Pastors

Interview: The Business Of Making Saints (Part 2)

(Second of two parts; click here to read Part 1) Then study starts to erode. You cannot go to a pulpit week after week and preach truth accurately without constant study. Our minds blur on us, and we need that constant sharpening of our minds. And without study, without the use of our mind in a disciplined way, we are sitting ducks for the culture. This culture is an evil culture. This culture is the enemy. Through the media, through friends, through conversations we’re constantly fed lies, and like most lies, they’re 90 percent the truth. So you swallow the lie, and subtly, the edge of the gospel is blunted; you think you’re preaching the gospel, and you’re not. You don’t even know it.

--- Collection entries ---
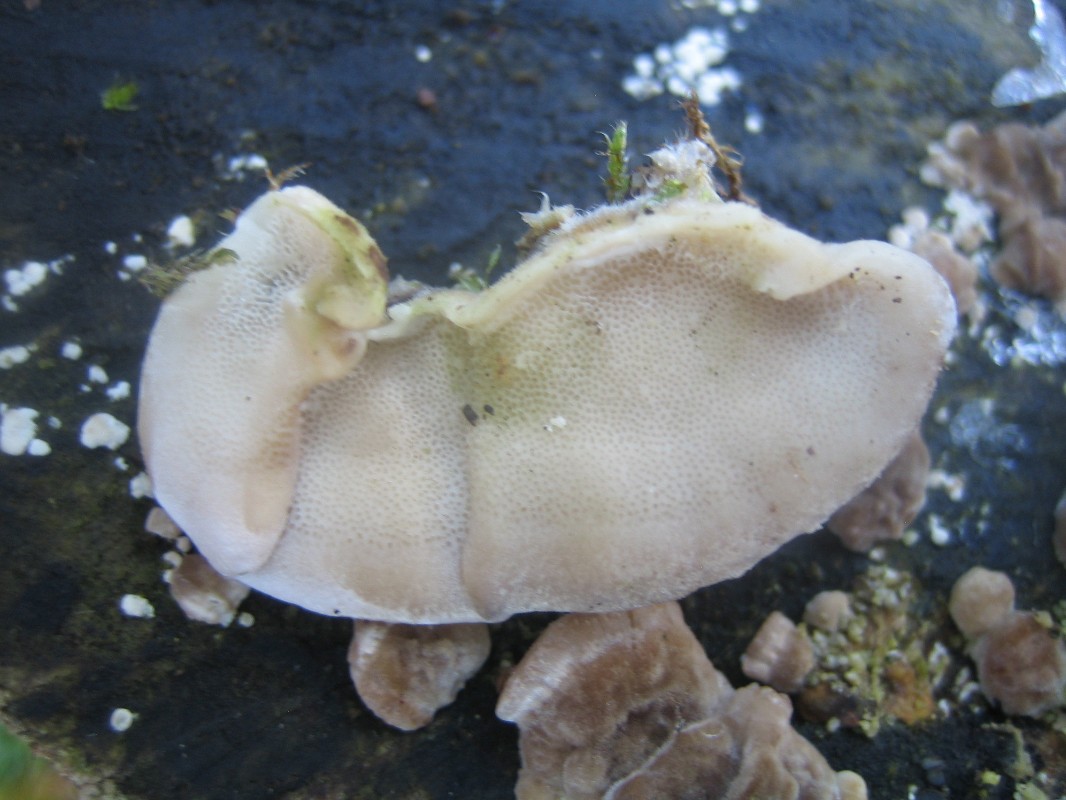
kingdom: Fungi
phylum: Basidiomycota
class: Agaricomycetes
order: Polyporales
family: Polyporaceae
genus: Trametes
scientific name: Trametes versicolor
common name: broget læderporesvamp
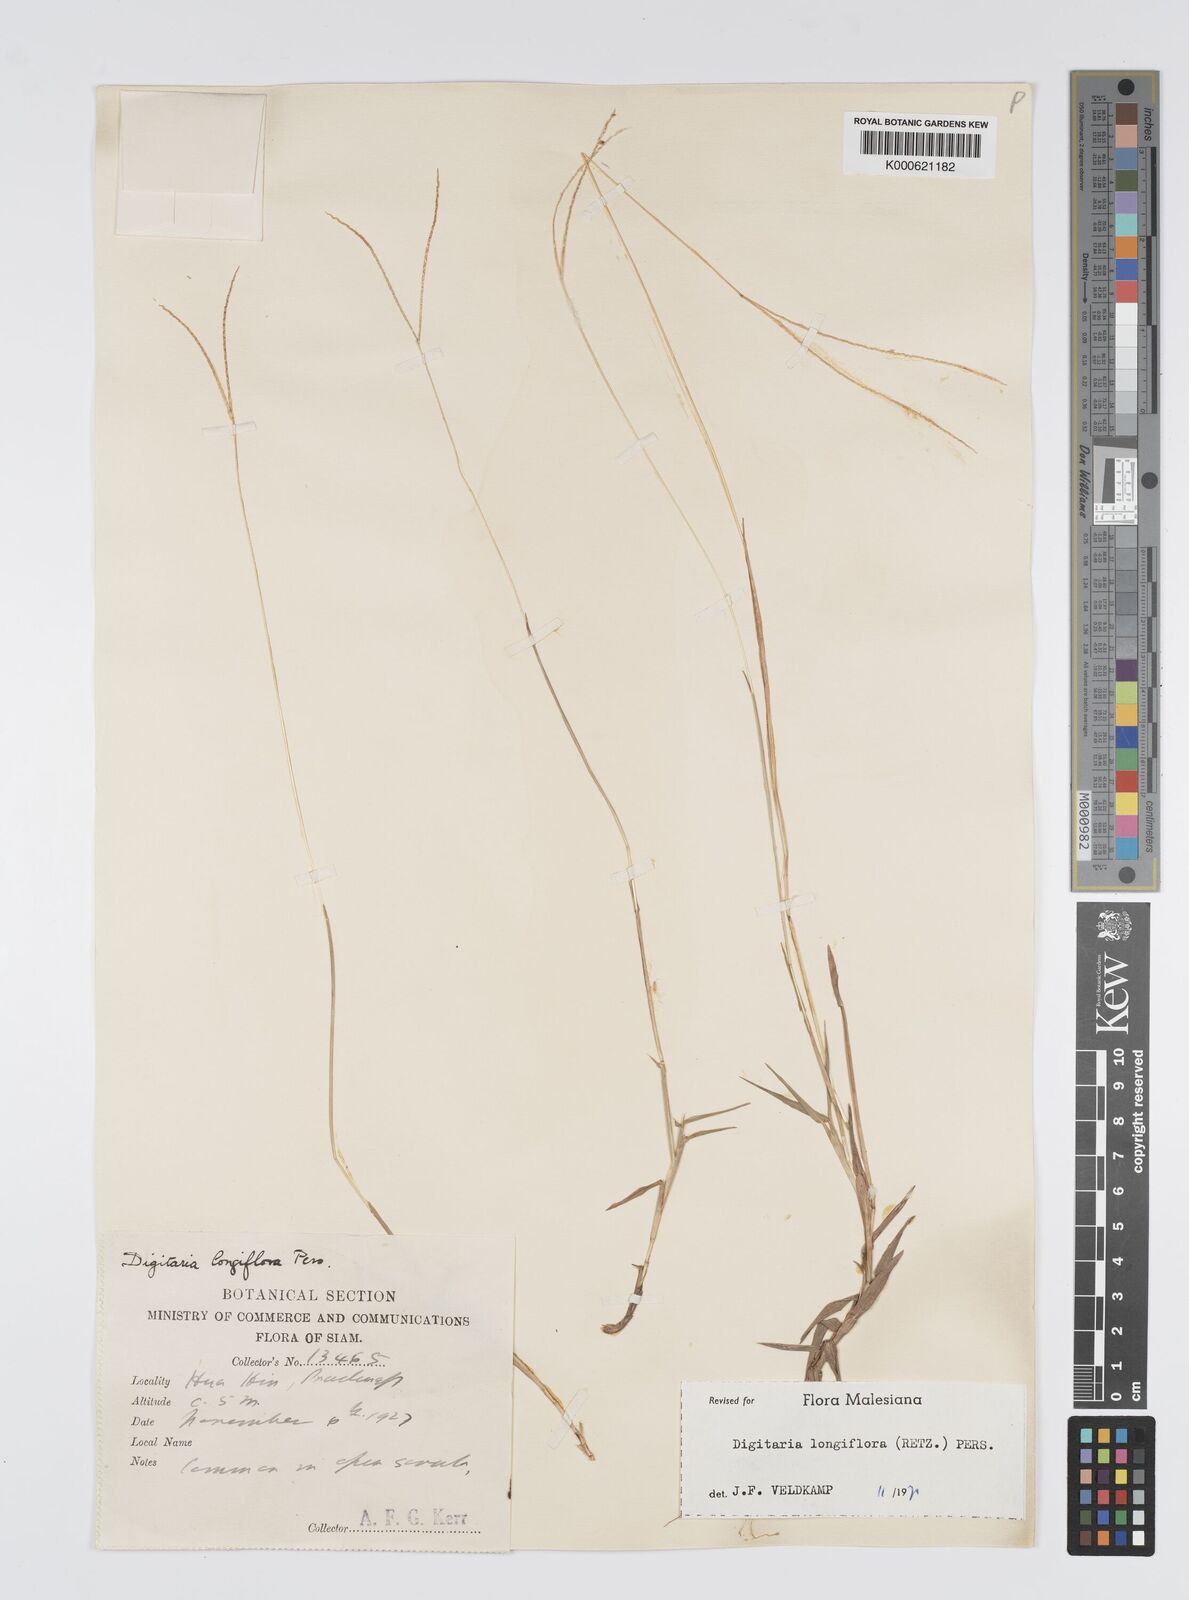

--- Short problem 1 ---
Copy the interview passage on pastors from "(Second of two" down to "even know it.", swapping "culture" for "society" throughout.
--- Short problem 2 ---
In the interview on pastors, how much of most lies is said to be true?

--- Full response 1 ---
(Second of two parts; click here to read Part 1) Then study starts to erode. You cannot go to a pulpit week after week and preach truth accurately without constant study. Our minds blur on us, and we need that constant sharpening of our minds. And without study, without the use of our mind in a disciplined way, we are sitting ducks for the society. This society is an evil society. This society is the enemy. Through the media, through friends, through conversations we’re constantly fed lies, and like most lies, they’re 90 percent the truth. So you swallow the lie, and subtly, the edge of the gospel is blunted; you think you’re preaching the gospel, and you’re not. You don’t even know it.

--- Full response 2 ---
90 percent